- [Problem description] The answer must consist of every line in the data below that holds the word "CROSS".

- [Source records]

====

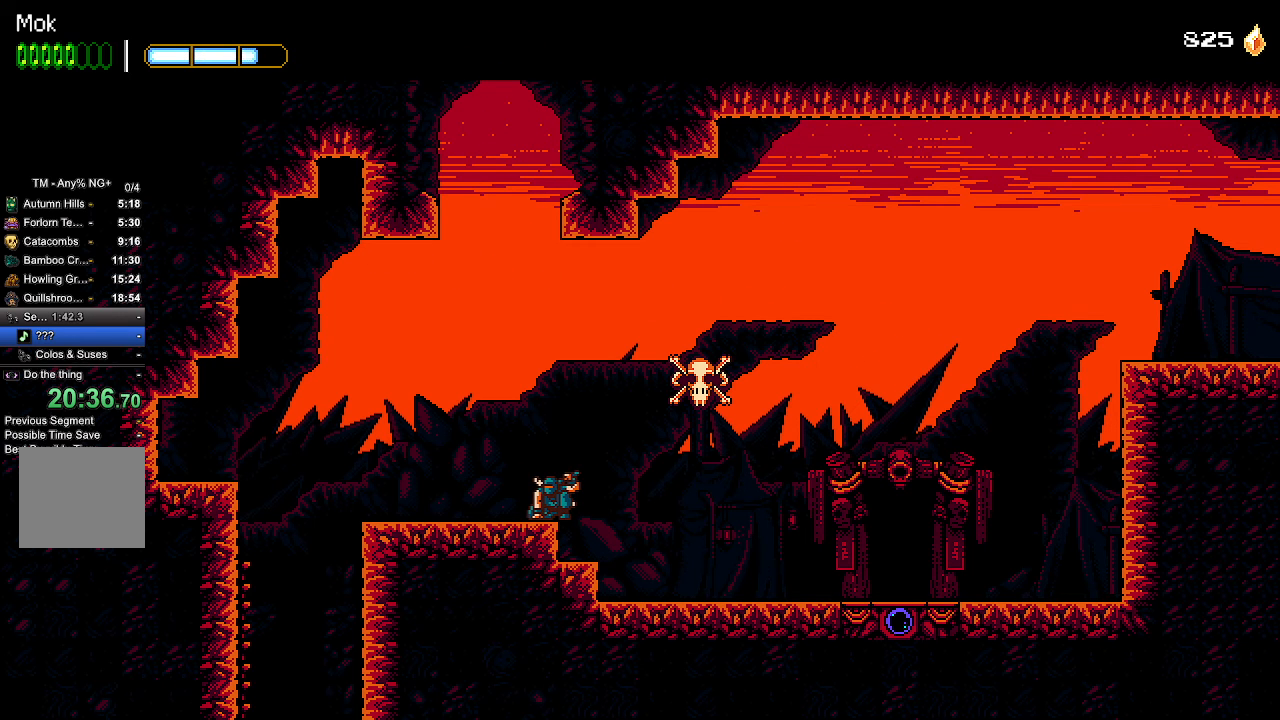
{"buttons": ["CROSS", "SQUARE", "DPAD_LEFT"], "left_stick": "center", "right_stick": "center", "events": [[67, "L1", "down"], [67, "L2", "down"], [133, "L1", "up"], [167, "L2", "up"], [200, "L2", "down"], [233, "L1", "down"], [300, "L1", "up"], [300, "L2", "up"], [333, "CROSS", "down"], [333, "DPAD_RIGHT", "down"], [367, "DPAD_DOWN", "up"], [467, "SQUARE", "down"], [500, "DPAD_LEFT", "down"], [500, "DPAD_RIGHT", "up"]]}
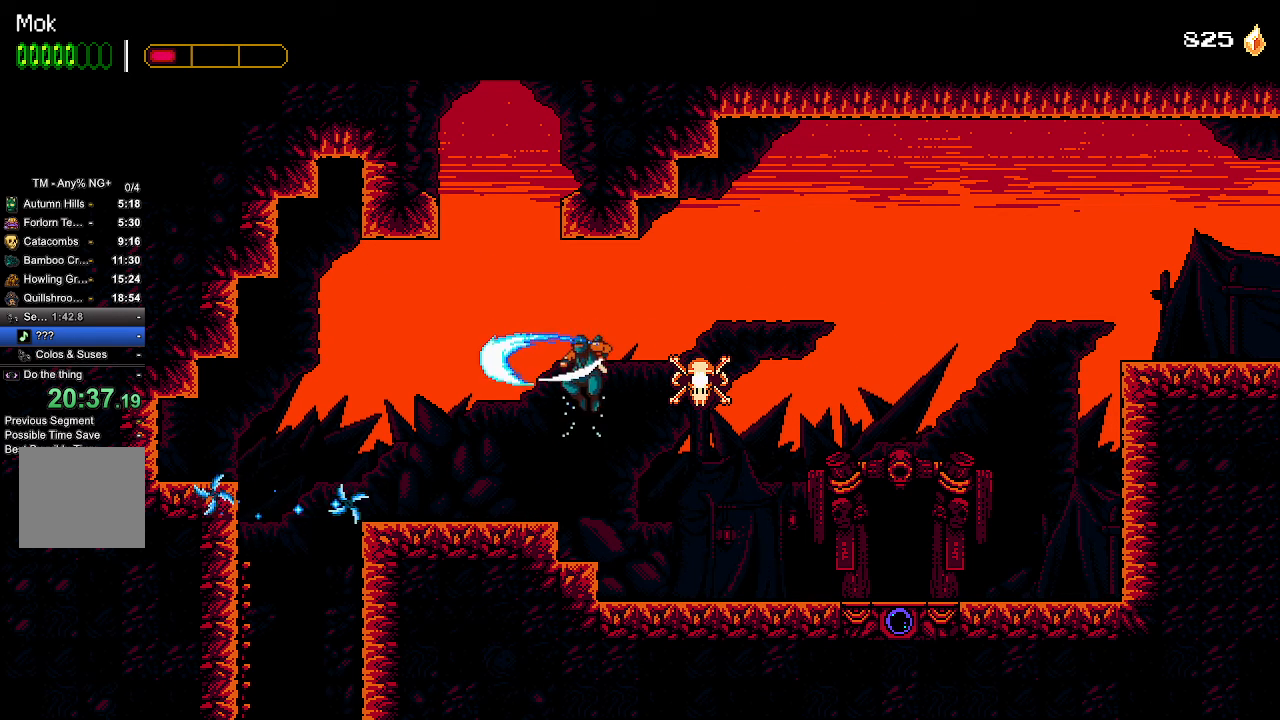
{"buttons": ["CROSS"], "left_stick": "center", "right_stick": "center", "events": [[100, "CROSS", "up"], [100, "SQUARE", "up"], [233, "CROSS", "down"], [400, "DPAD_LEFT", "up"]]}
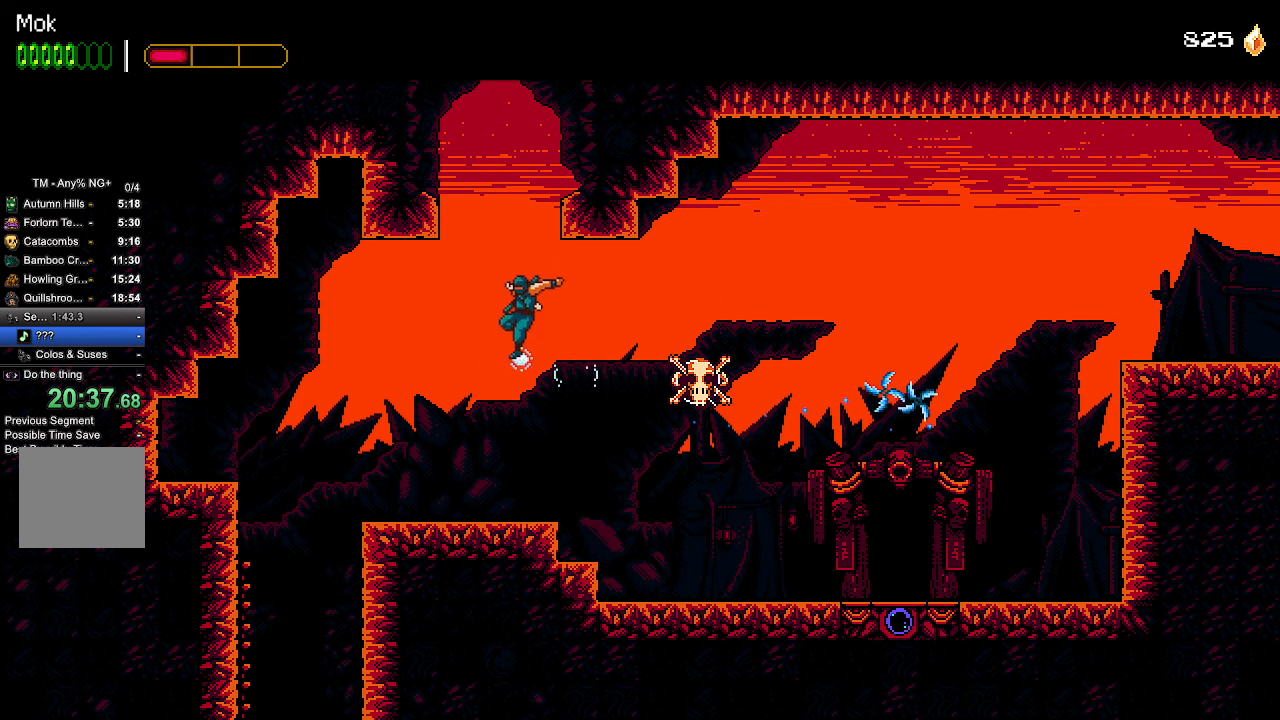
{"buttons": [], "left_stick": "center", "right_stick": "center", "events": [[67, "CROSS", "up"], [133, "CROSS", "down"], [300, "CROSS", "up"]]}
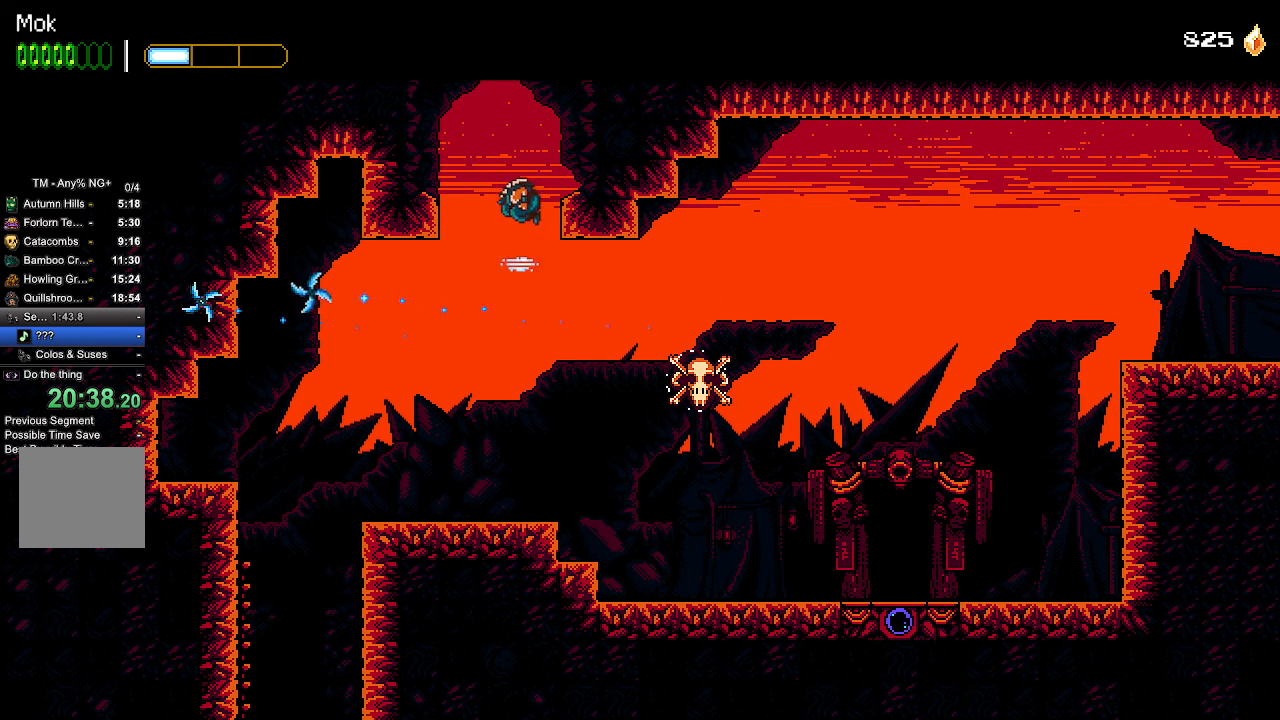
{"buttons": [], "left_stick": "center", "right_stick": "center", "events": []}
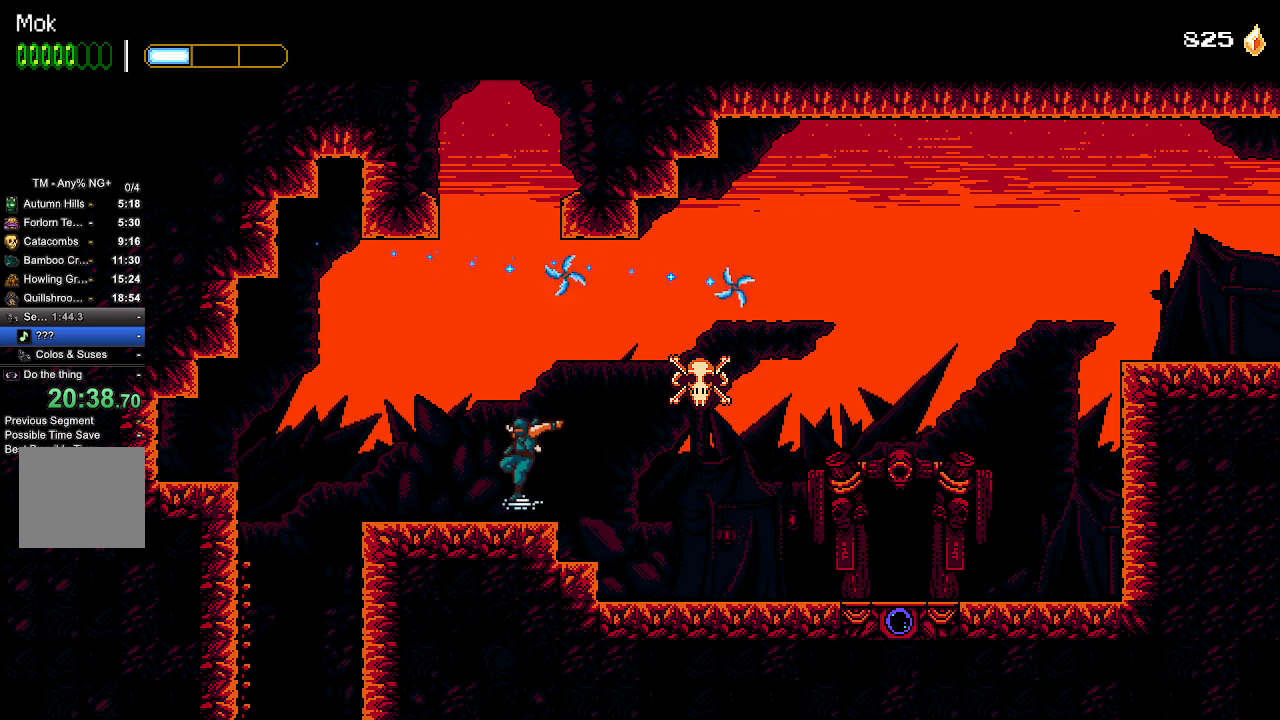
{"buttons": [], "left_stick": "center", "right_stick": "center", "events": []}
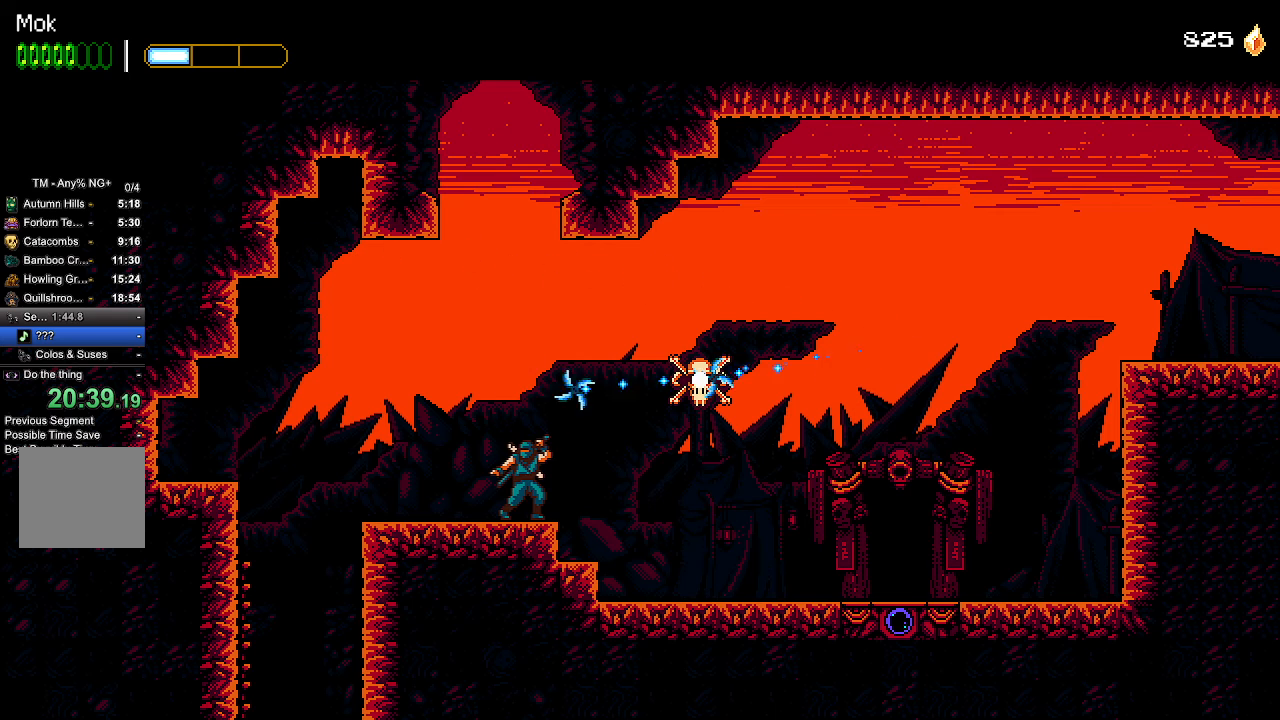
{"buttons": [], "left_stick": "center", "right_stick": "center", "events": []}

====

- [Solution to this task]
{"buttons": ["CROSS", "SQUARE", "DPAD_LEFT"], "left_stick": "center", "right_stick": "center", "events": [[67, "L1", "down"], [67, "L2", "down"], [133, "L1", "up"], [167, "L2", "up"], [200, "L2", "down"], [233, "L1", "down"], [300, "L1", "up"], [300, "L2", "up"], [333, "CROSS", "down"], [333, "DPAD_RIGHT", "down"], [367, "DPAD_DOWN", "up"], [467, "SQUARE", "down"], [500, "DPAD_LEFT", "down"], [500, "DPAD_RIGHT", "up"]]}
{"buttons": ["CROSS"], "left_stick": "center", "right_stick": "center", "events": [[100, "CROSS", "up"], [100, "SQUARE", "up"], [233, "CROSS", "down"], [400, "DPAD_LEFT", "up"]]}
{"buttons": [], "left_stick": "center", "right_stick": "center", "events": [[67, "CROSS", "up"], [133, "CROSS", "down"], [300, "CROSS", "up"]]}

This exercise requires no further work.